Nel corso del raid che ha portato all'arresto di Jamal Daftardar (questo il nome del leader takfiro catturato) uno dei suoi seguaci ha cercato di raggiungere una granata per innescarla, ma é stato freddato sul posto dagli uomini dell'Armee Libanaise.

Speriamo che questo leader terrorista venga fatto 'cantare' a dovere e riveli tutti i segreti del suo gruppo di mercenari assassini.

venerdì 10 maggio 2013

L'intelligence libanese arresta cellula terrorista wahabita armata di esplosivi e detonatori pronti all'uso!

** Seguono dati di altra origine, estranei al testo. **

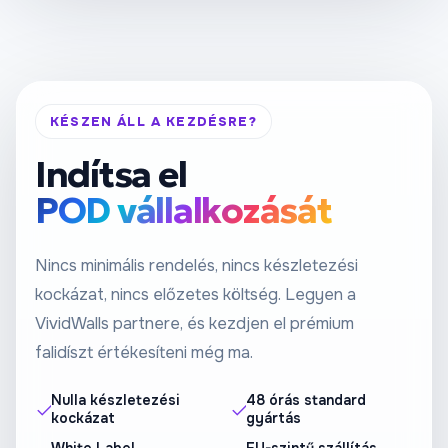
KÉSZEN ÁLL A KEZDÉSRE?
Indítsa el
POD vállalkozását
Nincs minimális rendelés, nincs készletezési
kockázat, nincs előzetes költség. Legyen a
VividWalls partnere, és kezdjen el prémium
falidíszt értékesíteni még ma.
Nulla készletezési
48 órás standard
kockázat
gyártás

Ancora un brillante successo per le forze di sicurezza libanesi che in questi mesi hanno compiuto prodigi nel contrastare i piani dell'internazionale del terrore e del settarismo takfiro e wahabita al soldo di Washington e Tel Aviv che da Beirut a Bagdad ha cercato in tutti i modi di diffondere l'insicurezza e l'odio tra i paesi dell'Asse della Resistenza.

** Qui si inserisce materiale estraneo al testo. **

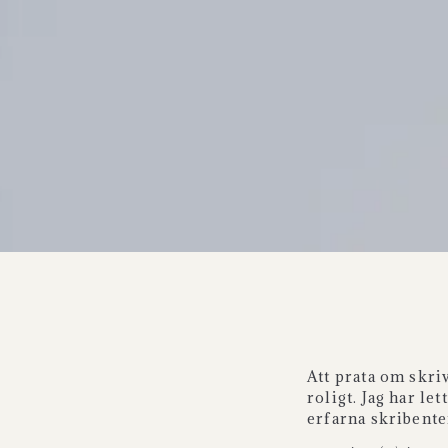
Att prata om skriv
roligt. Jag har l
erfarna skribente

Con una operazione scattata pochi giorni prima che fossero pronti a colpire i servizi di Beirut hanno bloccato esponenti dell'estremismo sunnita che si apprestavano a lanciare una campagna di terrore a base di bombe per le quali avevano già pronti esplosivi e detonatori.

Si sa per certo che ricerche sono ancora in corso per assicurare alla giustizia tutti i componenti della cellula in questione, che avrebbe contatti con uomini del Fronte Al-Nusra presenti in Siria.

giovedì 28 giugno 2012

Il legittimo Premier palestinese Ismail Haniyeh supera ancora il cacicco Abbas nel gradimento dei Palestinesi!

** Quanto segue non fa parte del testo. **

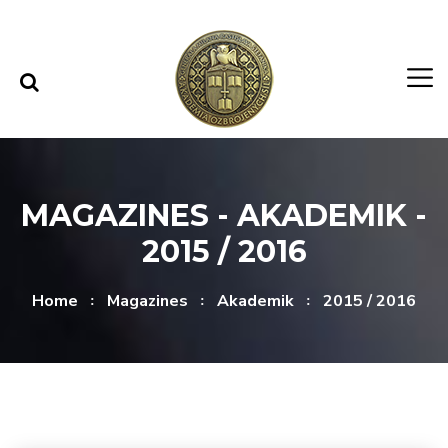
Skip to content
Skip to menu
MAGAZINES - AKADEMIK -
2015 / 2016
Home
Magazines
Akademik
2015 / 2016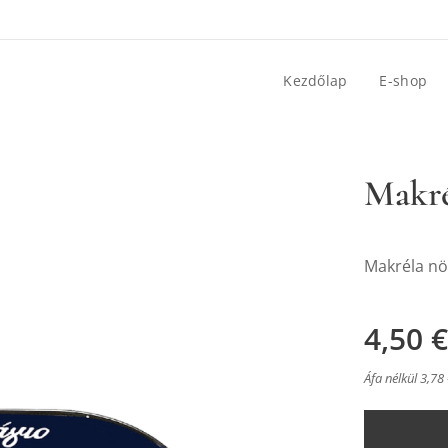
Kezdőlap
E-shop
Makré
Makréla nö
4,50
€
Áfa nélkül 3,78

Secondo recenti indagini demoscopiche l'attuale capo del legittimo Governo palestinese Ismail Haniyeh godrebbe ancora di un buon margine di preferenze nel gradimento della popolazione palestinese, che, se chiamata alle urne per scegliere chi mandare a occupare (dopo oltre tre anni dalla scadenza dell'ultimo mandato) la poltrona presidenziale tra l'attuale Premier e l'Ex-presidente Abbas (il cacicco di Fatah che senza titolo ha continuato a occuparla dal gennaio 2009 a oggi), non avrebbero dubbi nello scegliere il primo dei due per l'incarico.

Ovviamente a seconda degli istituti statistici la percentuale di distacco varia da un'incollatura (due punti percentuali) a un margine ben più ampio (nove, dieci punti in un caso) e ovviamente il divario tra i due possibili candidati é ben più vasto a Gaza, dove la popolazione ha potuto verificare con mano l'efficienza del Governo di Hamas pur tra tutte le difficoltà dell'assedio illegale e dei continui attacchi militari sionisti e meno nella West Bank dove, nonostante la connivenza e l'inanità di Fatah e della sua 'Anp' di fronte alle prepotenze e alle persecuzioni sioniste di militari dell'occupazione e coloni giudei fanatici e armati, molte famiglie dipendono dalla corrotta gestione degli 'aiuti occidentali' portata avanti da Abbas e complici per poter sopravvivere.